**Collected data:**
┄┄┄┄┄┄┄┄┄┄
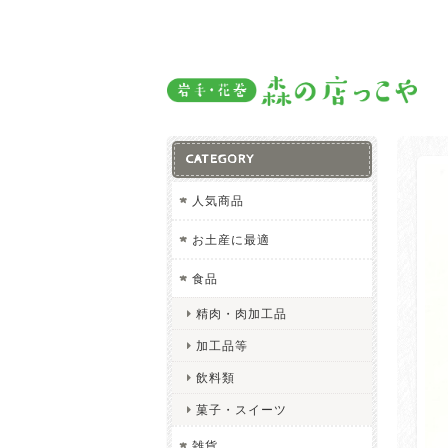
CATEGORY
人気商品
お土産に最適
食品
精肉・肉加工品
加工品等
飲料類
菓子・スイーツ
雑貨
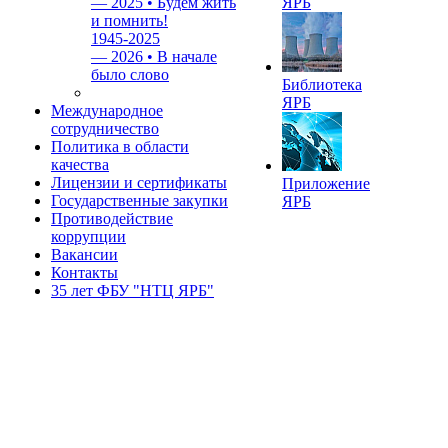
—
2025 • Будем жить
ЯРБ
и помнить!
1945-2025
—
2026 • В начале
было слово
Библиотека
ЯРБ
Международное
сотрудничество
Политика в области
качества
Лицензии и сертификаты
Приложение
Государственные закупки
ЯРБ
Противодействие
коррупции
Вакансии
Контакты
35 лет ФБУ "НТЦ ЯРБ"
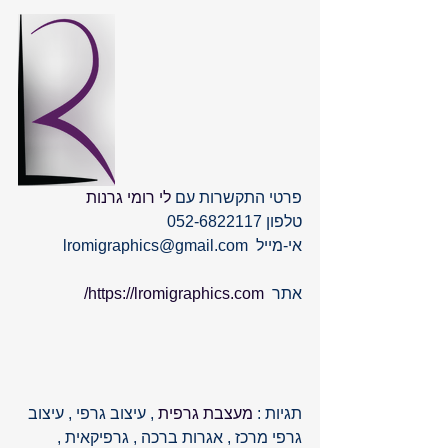
פרטי התקשרות עם 
לי רומי גרנות
טלפון 052-6822117
אי-מייל  lromigraphics@gmail.com‏           
אתר  
https://lromigraphics.com/
תגיות : 
מעצבת גרפית 
, עיצוב גרפי , עיצוב 
גרפי מרכז , אגרות ברכה , גרפיקאית ,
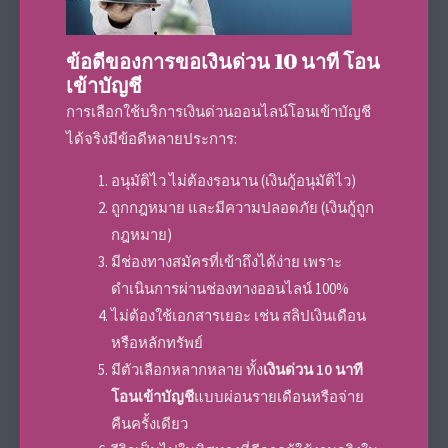
ข้อดีของการขอเงินด่วน 10 นาที โอน
เข้าบัญชี
การเลือกใช้บริการเงินด่วนออนไลน์โอนเข้าบัญชี
ได้จริงมีข้อดีหลายประการ:
อนุมัติไว ไม่ต้องรอนาน (เงินกู้อนุมัติไว)
ถูกกฎหมาย และมีความปลอดภัย (เงินกู้ถูก
กฎหมาย)
มีช่องทางสมัครที่เข้าถึงได้ง่าย เพราะ
ดำเนินการผ่านช่องทางออนไลน์ 100%
ไม่ต้องใช้เอกสารเยอะ เช่น สลิปเงินเดือน
หรือหลักทรัพย์
มีตัวเลือกหลากหลาย ทั้ง
เงินด่วน 10 นาที
โอนเข้าบัญชี
แบบผ่อนรายเดือนหรือจ่าย
คืนครั้งเดียว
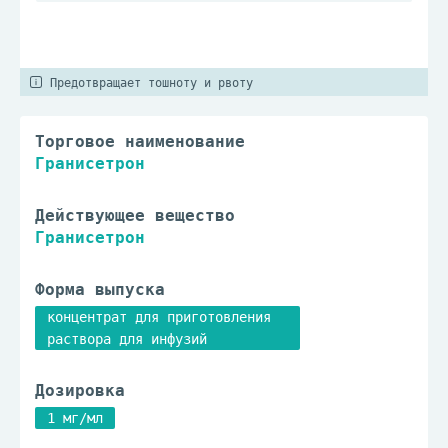
Предотвращает тошноту и рвоту
Торговое наименование
Гранисетрон
Действующее вещество
Гранисетрон
Форма выпуска
концентрат для приготовления
раствора для инфузий
Дозировка
1 мг/мл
┄┄┄┄┄┄┄┄┄┄
**WORK INSTRUCTION:**
Copy out, from the records above, every line that holds the string "lromigraphics".

**RESULT OF THE TASK:**
אי-מייל  lromigraphics@gmail.com‏           
https://lromigraphics.com/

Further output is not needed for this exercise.